Although I am neither an expert on nor a particular fan of Dark Shadows, I would be beyond remiss if I did not note the passing at 87 of its star, Jonathan Frid; after all, creator Dan Curtis soon afterward became Richard Matheson’s most frequent collaborator. I was going to say that I was unfamiliar with Frid’s oeuvre outside the genre when I discovered that, aside from his prestigious stage career, he didn’t have one: of his five IMDb entries, three are manifestations of Dark Shadows (the original 1967-71 ABC serial; the slam-bang 1970 theatrical compression, House of Dark Shadows, which I heartily enjoyed; and a cameo in Tim Burton‘s imminent travesty). The others are The Devil’s Daughter, a 1973 TV-movie from Somewhere in Time director Jeannot Szwarc that I have yet to see, and Seizure, Oliver Stone’s indescribably bizarre 1974 feature-film directorial debut, in which Frid co-starred with Martine Beswick and Hervé Villechaize (’nuff said).

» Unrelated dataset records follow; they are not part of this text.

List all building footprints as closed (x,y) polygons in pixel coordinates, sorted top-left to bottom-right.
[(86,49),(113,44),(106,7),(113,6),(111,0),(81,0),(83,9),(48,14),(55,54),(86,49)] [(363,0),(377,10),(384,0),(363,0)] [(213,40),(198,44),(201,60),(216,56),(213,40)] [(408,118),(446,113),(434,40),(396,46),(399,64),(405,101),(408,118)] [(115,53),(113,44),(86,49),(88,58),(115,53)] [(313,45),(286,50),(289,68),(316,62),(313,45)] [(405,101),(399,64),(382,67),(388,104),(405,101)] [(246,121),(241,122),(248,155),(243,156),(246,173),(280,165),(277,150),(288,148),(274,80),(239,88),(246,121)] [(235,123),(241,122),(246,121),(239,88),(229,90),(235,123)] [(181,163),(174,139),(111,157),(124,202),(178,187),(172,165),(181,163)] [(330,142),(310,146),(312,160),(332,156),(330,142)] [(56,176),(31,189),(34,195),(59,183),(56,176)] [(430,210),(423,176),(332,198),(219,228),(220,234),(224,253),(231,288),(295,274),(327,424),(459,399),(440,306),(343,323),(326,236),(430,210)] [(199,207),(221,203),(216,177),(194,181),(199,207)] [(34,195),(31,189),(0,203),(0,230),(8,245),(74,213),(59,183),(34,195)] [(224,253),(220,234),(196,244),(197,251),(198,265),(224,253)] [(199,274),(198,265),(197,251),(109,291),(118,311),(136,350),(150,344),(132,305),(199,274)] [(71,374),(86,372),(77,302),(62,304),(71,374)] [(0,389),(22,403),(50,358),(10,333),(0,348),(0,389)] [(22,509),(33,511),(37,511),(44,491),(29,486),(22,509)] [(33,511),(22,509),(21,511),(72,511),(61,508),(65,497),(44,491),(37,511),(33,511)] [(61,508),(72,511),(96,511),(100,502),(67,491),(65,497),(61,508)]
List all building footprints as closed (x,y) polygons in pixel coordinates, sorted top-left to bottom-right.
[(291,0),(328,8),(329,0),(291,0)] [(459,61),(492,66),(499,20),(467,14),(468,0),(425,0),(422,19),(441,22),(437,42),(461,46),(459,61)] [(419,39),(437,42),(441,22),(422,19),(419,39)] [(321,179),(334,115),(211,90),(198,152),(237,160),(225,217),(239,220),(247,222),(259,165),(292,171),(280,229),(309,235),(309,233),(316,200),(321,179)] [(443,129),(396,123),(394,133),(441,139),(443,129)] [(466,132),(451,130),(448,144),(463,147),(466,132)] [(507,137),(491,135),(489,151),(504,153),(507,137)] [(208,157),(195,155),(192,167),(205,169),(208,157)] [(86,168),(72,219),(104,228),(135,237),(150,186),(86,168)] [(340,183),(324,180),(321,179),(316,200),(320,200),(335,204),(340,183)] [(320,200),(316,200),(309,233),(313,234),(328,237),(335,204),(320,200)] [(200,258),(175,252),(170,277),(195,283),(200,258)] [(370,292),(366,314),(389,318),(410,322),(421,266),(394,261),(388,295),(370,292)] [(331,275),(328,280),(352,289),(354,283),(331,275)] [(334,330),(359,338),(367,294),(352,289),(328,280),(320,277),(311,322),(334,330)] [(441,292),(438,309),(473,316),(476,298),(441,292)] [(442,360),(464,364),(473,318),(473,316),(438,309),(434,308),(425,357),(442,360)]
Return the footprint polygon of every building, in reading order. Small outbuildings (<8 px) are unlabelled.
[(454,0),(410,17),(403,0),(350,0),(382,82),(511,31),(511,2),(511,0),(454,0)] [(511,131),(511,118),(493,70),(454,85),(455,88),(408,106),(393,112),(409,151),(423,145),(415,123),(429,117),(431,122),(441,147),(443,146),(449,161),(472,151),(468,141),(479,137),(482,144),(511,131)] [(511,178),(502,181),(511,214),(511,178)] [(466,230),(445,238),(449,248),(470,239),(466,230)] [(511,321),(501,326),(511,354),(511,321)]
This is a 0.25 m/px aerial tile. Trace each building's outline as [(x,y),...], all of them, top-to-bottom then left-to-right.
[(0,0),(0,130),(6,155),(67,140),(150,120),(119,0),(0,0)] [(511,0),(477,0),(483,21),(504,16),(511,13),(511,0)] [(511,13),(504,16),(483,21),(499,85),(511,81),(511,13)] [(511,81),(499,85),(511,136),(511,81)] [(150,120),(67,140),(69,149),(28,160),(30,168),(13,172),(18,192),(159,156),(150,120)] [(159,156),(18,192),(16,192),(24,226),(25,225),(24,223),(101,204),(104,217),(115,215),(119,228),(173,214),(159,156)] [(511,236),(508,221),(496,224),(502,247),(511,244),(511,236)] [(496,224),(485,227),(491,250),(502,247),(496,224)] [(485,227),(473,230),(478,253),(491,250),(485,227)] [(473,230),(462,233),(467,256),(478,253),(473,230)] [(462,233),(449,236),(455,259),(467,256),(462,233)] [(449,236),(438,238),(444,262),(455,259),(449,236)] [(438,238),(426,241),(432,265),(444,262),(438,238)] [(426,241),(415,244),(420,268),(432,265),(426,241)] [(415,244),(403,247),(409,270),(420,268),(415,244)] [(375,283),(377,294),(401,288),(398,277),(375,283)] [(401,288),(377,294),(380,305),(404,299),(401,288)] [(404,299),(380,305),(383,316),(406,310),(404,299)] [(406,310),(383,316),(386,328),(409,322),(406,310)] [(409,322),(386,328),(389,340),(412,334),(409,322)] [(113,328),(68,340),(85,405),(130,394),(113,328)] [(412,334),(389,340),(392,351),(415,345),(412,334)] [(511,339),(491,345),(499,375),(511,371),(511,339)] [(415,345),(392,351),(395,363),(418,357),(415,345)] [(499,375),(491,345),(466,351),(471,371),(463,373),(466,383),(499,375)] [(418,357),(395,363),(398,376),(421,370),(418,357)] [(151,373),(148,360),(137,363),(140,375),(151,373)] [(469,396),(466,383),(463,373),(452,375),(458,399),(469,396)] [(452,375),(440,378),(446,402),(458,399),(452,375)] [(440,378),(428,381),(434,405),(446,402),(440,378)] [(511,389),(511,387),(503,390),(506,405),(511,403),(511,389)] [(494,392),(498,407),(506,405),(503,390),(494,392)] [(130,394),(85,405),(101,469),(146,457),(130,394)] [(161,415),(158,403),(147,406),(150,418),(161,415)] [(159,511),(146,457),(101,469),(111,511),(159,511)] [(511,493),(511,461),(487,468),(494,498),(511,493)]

Be that as it may, my experience with Dark Shadows was restricted mainly to catching occasional episodes when what was then the Sci-Fi Channel showed two every weekday morning in the early ’90s, at which time–to be blunt–I finally gave up because, no matter how many monsters it featured, it was still a soap opera, with all of the glacial pacing that entailed. But I saw enough to know that no matter how shaky the sets, silly the scripts or amateurish some of the acting may have been, Frid was always a class act, investing his character of Barnabas Collins with a complexity rare in screen vampires. As Curtis himself once said, “In most of my horror [stories], I try to find an additional dimension to the monster. Sometimes you actually end up feeling sorry for him. We certainly did that with Barnabas,” and that he was able to so successfully is, in many ways, a tribute to Jonathan Frid.

“imminent travesty”? The preview was hilarious. I had no interest in the film till I saw the preview; now, I can’t wait! “They tried to stone me once”–priceless!
Guess they’ve found their target audience!